Bob Pianta, dean of the Curry School of Education at the University of Virginia, which received one and a half stars, said he would study the review to see whether U-Va. could learn from it. “Almost everyone who’s working in teacher preparation now explicitly acknowledges we need to do a better job,” Pianta said. Still, the review is limited, he said. “This is a paper audit, really. It doesn’t dive into whether schools are implementing these programs very well or students are learning what they should be learning.”

George Washington University was among the lowest-ranked programs in the country.
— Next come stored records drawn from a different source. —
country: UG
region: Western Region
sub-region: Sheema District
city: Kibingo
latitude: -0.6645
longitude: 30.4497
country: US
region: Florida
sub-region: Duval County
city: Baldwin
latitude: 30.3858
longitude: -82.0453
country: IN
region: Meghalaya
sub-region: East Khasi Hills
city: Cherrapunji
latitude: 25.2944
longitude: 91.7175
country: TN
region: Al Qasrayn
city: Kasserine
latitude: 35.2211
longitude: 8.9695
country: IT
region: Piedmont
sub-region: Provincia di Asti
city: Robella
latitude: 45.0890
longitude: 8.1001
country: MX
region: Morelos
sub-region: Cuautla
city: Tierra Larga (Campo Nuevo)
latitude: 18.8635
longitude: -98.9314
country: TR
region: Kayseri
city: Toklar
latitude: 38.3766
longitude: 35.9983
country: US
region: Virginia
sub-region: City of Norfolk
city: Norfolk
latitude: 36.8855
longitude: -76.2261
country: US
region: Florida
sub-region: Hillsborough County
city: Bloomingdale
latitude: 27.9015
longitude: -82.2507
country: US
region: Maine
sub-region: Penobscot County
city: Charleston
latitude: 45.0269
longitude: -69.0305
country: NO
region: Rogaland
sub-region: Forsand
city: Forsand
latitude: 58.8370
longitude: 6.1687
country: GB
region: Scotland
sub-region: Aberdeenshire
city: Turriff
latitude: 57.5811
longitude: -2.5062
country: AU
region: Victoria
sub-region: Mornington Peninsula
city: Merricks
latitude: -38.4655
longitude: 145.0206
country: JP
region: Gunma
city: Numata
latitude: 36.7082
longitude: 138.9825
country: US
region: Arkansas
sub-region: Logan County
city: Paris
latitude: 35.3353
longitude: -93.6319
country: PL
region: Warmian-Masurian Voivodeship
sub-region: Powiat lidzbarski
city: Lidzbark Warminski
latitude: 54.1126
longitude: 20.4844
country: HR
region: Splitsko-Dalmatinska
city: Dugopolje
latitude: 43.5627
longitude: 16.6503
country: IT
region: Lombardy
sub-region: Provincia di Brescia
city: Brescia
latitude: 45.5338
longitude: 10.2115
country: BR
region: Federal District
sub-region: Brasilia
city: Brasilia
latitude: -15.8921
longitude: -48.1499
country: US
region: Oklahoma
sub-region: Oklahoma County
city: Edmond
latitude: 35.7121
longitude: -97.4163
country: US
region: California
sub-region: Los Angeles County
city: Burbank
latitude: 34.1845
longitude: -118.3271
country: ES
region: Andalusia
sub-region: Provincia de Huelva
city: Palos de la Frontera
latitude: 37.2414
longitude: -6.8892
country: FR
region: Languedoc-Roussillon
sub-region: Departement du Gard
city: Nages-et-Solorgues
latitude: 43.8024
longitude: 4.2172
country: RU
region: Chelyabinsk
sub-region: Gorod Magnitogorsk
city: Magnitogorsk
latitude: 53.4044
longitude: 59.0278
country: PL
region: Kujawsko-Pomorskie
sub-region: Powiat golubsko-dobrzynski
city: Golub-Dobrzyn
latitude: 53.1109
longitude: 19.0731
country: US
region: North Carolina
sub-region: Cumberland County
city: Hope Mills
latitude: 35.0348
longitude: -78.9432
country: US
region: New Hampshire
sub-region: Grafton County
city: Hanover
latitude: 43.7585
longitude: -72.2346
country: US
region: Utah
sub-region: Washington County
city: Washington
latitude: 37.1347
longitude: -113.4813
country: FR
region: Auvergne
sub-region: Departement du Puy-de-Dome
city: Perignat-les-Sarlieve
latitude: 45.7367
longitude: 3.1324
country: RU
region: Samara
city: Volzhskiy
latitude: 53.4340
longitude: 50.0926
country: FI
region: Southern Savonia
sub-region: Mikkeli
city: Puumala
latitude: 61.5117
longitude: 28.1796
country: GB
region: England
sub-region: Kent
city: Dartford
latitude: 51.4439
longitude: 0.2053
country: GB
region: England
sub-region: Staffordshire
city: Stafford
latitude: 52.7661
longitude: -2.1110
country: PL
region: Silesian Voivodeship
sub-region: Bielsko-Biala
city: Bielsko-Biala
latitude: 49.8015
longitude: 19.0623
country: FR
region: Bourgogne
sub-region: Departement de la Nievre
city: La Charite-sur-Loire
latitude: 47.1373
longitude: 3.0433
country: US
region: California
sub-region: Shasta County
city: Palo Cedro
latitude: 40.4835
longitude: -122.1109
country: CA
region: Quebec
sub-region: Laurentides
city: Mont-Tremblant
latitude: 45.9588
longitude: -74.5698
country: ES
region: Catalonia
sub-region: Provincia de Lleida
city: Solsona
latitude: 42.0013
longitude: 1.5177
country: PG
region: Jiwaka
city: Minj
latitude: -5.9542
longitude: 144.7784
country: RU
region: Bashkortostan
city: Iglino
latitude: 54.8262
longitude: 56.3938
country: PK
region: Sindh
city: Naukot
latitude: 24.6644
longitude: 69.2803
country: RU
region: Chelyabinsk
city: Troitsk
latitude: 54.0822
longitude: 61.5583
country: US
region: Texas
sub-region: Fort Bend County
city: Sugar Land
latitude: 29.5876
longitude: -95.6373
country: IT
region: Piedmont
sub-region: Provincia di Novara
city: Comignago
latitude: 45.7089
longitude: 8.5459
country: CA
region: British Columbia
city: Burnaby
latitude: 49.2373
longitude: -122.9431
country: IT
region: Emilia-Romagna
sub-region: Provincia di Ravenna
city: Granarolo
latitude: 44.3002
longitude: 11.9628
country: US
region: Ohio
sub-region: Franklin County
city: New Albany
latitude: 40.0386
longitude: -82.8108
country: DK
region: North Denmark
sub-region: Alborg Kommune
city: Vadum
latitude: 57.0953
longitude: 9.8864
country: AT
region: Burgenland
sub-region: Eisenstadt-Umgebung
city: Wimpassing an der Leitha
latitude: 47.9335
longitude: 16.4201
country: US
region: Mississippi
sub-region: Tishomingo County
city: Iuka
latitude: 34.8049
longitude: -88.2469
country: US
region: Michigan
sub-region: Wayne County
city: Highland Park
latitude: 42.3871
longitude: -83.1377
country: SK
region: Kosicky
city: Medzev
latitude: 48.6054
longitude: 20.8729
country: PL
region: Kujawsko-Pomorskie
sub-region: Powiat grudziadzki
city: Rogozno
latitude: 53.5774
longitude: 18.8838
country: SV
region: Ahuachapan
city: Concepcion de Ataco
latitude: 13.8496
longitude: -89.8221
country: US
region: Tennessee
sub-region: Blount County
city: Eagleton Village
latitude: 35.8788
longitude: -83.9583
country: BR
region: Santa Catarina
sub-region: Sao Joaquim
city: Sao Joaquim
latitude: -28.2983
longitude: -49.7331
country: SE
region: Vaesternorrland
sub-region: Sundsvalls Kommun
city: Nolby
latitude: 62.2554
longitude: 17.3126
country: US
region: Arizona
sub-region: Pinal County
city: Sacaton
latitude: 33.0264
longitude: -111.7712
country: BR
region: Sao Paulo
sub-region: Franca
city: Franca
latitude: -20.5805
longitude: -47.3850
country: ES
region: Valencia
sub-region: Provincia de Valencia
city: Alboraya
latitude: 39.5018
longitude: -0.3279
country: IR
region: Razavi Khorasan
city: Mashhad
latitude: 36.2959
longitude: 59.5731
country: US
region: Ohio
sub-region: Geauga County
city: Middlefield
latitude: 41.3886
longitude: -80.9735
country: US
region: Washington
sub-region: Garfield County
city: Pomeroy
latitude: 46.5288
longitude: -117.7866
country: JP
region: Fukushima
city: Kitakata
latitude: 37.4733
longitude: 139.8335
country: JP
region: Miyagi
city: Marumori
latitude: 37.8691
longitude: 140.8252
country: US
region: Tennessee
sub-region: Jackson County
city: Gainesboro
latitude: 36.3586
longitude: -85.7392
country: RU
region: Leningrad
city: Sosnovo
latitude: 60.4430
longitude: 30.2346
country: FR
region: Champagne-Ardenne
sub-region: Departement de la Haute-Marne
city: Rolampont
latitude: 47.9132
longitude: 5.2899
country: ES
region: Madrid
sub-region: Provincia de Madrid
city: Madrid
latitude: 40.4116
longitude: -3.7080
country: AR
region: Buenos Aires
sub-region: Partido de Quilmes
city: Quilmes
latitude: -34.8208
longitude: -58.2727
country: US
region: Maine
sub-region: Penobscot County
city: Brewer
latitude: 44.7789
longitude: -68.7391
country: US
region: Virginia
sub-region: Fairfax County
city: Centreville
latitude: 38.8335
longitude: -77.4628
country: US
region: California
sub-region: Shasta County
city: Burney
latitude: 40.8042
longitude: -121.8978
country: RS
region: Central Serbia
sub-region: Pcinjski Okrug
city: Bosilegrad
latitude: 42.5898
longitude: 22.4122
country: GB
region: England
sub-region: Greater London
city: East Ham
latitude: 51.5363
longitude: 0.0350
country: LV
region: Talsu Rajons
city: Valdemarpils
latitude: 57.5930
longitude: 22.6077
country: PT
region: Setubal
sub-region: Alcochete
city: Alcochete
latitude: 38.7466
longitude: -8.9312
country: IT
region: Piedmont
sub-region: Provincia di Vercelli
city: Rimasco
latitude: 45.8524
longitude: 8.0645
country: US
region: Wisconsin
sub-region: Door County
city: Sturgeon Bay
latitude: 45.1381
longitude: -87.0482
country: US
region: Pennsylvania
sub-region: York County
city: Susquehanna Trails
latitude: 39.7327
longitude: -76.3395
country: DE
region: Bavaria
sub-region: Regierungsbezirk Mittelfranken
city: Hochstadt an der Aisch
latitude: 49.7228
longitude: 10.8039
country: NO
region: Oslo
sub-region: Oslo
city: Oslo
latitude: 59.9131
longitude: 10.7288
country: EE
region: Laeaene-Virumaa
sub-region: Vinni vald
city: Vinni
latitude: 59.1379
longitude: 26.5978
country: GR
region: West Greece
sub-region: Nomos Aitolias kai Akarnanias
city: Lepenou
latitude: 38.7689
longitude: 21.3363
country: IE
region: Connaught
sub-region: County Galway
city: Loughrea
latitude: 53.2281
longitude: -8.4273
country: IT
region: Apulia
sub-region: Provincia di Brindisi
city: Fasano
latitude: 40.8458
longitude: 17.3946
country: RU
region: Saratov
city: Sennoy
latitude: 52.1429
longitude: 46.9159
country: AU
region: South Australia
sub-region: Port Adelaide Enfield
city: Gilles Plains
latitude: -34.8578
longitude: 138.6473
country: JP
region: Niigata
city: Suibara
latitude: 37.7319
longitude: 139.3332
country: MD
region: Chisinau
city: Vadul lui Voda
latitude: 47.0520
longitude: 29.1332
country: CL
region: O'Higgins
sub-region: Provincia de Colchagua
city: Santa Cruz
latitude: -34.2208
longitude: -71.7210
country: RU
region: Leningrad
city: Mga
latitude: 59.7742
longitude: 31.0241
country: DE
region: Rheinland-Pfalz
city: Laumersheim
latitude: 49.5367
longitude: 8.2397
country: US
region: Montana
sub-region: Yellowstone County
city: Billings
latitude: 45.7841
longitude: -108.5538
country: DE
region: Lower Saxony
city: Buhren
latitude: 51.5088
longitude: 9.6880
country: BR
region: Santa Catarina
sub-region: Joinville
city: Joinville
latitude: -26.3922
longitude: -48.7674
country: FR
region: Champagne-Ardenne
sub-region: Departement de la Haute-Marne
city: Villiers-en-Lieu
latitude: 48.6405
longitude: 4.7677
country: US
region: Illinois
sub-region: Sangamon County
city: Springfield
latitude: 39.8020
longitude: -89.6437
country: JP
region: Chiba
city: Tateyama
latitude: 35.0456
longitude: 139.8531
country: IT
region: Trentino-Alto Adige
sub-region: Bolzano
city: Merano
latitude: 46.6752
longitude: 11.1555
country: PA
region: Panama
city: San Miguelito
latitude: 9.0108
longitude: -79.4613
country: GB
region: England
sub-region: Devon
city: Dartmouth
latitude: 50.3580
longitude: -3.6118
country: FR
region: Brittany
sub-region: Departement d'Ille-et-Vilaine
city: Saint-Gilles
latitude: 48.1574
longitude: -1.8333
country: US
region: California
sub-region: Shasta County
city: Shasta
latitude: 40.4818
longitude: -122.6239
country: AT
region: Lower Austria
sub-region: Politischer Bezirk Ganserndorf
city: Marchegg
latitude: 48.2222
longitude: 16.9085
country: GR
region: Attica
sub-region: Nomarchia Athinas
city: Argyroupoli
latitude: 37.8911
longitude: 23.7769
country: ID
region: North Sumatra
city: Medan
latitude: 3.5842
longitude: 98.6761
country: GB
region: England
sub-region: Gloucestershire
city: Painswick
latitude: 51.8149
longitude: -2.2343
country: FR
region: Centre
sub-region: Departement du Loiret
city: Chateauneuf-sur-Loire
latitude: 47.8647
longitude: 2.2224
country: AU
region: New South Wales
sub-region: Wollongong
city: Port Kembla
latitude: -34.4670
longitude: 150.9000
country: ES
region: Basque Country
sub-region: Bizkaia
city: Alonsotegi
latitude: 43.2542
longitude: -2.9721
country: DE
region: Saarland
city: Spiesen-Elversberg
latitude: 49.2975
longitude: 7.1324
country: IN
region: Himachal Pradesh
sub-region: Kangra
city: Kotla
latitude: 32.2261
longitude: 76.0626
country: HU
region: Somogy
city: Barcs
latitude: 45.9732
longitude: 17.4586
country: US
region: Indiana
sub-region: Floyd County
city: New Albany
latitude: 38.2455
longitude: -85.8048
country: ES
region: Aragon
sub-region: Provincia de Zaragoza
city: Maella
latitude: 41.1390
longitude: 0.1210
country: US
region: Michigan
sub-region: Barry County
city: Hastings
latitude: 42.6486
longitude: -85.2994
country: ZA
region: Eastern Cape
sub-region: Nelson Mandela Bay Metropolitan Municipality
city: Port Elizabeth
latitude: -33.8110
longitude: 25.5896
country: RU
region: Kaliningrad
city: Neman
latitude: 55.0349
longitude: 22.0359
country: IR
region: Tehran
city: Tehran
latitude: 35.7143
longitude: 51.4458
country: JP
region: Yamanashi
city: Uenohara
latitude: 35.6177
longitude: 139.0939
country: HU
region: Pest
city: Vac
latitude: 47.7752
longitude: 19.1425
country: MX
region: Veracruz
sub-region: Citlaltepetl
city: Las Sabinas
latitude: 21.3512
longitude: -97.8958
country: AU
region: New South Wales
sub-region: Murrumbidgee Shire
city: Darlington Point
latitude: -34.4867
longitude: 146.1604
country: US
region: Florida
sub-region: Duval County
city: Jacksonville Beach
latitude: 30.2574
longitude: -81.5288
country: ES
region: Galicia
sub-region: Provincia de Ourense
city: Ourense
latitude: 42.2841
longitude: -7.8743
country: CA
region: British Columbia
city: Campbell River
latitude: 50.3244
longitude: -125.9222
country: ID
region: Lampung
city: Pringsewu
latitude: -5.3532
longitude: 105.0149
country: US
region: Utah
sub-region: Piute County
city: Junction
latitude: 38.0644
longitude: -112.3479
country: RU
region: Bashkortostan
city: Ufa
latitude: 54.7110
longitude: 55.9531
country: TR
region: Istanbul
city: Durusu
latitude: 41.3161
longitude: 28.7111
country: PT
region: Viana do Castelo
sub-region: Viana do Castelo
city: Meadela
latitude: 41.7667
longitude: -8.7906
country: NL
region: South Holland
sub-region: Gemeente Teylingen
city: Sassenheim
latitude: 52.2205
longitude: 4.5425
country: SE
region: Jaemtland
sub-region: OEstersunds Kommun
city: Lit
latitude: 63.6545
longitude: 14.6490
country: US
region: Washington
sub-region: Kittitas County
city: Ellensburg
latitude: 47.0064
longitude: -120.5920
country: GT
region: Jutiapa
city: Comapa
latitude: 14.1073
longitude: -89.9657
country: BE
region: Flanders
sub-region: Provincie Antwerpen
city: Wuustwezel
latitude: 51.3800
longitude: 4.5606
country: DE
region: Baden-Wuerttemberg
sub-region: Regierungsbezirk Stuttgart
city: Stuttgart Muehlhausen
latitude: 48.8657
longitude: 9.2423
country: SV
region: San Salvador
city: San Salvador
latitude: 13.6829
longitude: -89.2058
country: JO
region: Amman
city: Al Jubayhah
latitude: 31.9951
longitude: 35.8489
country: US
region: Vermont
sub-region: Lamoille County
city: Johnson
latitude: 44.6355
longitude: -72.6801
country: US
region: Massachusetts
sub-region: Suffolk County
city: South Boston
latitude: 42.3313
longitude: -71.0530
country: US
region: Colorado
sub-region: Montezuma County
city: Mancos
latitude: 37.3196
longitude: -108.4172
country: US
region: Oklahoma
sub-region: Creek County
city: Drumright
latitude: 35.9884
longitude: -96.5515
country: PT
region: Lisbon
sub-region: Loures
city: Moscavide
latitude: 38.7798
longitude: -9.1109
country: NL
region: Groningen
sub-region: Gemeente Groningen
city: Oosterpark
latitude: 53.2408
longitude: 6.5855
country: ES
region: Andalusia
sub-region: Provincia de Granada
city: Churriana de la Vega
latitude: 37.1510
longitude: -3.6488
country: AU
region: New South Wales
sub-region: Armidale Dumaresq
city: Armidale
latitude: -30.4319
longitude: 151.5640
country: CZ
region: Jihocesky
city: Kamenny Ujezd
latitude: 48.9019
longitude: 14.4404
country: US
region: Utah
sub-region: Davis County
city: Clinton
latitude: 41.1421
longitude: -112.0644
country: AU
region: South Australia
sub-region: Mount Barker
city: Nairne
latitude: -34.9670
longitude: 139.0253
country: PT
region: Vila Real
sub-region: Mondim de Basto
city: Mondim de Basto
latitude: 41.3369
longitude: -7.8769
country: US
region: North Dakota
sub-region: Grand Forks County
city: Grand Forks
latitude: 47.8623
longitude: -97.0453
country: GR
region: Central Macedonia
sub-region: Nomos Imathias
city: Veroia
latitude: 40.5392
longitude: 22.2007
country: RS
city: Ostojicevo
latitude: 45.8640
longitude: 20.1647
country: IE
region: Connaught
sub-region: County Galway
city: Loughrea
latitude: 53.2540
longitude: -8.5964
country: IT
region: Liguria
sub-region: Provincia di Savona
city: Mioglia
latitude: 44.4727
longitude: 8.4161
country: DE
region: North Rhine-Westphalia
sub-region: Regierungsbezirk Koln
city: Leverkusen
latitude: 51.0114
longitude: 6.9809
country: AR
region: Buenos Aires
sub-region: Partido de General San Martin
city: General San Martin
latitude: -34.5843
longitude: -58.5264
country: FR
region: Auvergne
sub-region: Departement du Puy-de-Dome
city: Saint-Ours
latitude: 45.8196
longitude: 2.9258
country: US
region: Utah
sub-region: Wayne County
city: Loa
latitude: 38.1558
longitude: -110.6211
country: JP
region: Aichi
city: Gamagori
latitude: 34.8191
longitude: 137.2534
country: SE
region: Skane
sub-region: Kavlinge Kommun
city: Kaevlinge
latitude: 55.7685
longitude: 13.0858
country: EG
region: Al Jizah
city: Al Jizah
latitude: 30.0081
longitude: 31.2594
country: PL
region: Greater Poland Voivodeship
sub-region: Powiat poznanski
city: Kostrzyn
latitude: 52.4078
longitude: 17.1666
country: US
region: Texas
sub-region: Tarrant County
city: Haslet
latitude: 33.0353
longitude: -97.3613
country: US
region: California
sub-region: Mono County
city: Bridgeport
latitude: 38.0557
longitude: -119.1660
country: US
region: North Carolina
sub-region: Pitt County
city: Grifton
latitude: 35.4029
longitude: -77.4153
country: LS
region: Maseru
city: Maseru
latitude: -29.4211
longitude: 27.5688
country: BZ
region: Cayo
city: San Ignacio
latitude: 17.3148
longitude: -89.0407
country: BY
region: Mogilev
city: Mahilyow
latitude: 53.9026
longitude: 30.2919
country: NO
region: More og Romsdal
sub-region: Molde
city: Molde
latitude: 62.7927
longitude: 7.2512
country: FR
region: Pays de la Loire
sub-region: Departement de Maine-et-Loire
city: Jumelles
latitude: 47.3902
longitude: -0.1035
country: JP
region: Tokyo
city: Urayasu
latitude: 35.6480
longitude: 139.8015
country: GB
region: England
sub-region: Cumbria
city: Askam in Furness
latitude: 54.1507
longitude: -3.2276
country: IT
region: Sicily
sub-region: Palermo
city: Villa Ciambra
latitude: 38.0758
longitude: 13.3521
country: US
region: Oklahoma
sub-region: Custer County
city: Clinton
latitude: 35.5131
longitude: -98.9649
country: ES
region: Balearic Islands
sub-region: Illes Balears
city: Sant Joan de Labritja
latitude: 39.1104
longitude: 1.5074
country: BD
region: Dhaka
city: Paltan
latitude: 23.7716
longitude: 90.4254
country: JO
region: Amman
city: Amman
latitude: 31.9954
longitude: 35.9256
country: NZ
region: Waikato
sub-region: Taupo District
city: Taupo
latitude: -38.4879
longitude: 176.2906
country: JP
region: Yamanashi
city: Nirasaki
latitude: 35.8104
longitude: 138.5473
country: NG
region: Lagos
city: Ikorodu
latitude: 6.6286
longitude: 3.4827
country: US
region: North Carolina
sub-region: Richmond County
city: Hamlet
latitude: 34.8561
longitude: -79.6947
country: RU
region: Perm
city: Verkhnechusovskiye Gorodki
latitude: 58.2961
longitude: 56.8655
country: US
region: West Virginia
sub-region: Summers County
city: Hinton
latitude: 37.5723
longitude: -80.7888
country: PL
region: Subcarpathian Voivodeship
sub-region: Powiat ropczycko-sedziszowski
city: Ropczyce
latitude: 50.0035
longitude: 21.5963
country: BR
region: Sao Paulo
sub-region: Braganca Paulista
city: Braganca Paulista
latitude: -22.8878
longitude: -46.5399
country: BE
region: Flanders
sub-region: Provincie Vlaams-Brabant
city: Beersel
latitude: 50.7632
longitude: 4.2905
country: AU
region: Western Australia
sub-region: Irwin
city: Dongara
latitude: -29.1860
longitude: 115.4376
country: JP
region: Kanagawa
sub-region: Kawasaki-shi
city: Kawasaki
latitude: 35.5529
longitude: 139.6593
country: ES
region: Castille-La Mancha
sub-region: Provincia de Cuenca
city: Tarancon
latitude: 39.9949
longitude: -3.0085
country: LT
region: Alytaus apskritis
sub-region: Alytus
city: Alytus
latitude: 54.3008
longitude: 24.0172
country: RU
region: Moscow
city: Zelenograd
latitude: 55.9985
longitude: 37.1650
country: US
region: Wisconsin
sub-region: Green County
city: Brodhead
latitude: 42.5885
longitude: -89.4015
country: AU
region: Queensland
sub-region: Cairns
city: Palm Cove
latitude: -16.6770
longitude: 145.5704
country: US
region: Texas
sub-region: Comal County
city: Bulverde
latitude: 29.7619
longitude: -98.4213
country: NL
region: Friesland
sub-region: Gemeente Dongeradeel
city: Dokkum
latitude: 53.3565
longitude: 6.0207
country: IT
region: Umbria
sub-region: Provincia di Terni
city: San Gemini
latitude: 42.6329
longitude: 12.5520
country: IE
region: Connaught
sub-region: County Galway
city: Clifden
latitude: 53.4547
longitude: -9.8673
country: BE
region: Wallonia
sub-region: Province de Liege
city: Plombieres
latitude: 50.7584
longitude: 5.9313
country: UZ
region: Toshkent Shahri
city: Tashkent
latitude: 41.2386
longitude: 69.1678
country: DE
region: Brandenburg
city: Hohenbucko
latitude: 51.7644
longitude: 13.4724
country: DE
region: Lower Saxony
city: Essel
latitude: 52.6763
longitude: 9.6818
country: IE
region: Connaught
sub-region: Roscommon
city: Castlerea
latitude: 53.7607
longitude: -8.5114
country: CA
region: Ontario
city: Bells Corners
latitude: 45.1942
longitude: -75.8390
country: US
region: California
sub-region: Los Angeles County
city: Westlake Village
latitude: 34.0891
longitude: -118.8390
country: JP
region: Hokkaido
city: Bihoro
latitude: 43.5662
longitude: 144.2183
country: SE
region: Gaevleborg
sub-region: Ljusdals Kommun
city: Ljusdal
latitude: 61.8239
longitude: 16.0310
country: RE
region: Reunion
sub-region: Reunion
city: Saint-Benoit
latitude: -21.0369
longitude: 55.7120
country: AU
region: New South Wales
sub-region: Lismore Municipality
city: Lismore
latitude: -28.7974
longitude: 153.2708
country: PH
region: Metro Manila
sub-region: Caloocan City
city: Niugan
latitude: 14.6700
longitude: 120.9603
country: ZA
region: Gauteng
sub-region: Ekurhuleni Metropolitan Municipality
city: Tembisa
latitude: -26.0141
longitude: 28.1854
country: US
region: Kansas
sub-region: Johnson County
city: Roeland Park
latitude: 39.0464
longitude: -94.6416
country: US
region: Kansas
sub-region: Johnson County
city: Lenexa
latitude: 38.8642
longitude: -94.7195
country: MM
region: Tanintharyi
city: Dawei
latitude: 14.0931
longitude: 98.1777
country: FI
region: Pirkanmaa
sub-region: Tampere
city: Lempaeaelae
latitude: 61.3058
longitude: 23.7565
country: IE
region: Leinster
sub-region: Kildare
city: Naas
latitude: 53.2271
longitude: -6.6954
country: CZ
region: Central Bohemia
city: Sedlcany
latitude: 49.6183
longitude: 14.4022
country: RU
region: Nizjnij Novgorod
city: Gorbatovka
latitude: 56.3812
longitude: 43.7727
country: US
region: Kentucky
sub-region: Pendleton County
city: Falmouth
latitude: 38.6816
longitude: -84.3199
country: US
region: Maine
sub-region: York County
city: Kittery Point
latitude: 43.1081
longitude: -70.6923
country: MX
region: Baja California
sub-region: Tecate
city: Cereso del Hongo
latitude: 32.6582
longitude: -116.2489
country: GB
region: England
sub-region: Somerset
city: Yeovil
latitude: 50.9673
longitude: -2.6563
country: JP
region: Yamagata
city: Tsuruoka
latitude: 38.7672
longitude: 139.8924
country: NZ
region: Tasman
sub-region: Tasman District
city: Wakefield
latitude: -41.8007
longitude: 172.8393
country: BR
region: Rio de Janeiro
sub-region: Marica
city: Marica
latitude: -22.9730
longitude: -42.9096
It received this warning from the council: “No prospective teacher candidates should entrust their preparation to these programs because candidates are unlikely to obtain much return on their investment.”

Like many other universities, George Washington did not cooperate with the organization, leaving the reviewers to collect syllabuses and course requirements through unofficial channels. “It is important to note that although (GWU) did not participate in this project, our faculty, staff, and students welcome the opportunity to study the report to see what can be useful to us as we strive toward continued excellence in the preparation of future teachers,” the dean of the program, Michael Feuer, wrote in a statement.

Joshua Starr, the superintendent of Montgomery County (Md.) Public Schools, said he is concerned that the new ratings amount to teacher bashing.

“I would imagine that not all Ph.D. programs in molecular biology are the same and not all law schools are the same,” Starr said. “Teacher prep is like any other part of American education. There is great variability. . . . I get concerned about the drumbeat of debasing anything related to teachers these days.”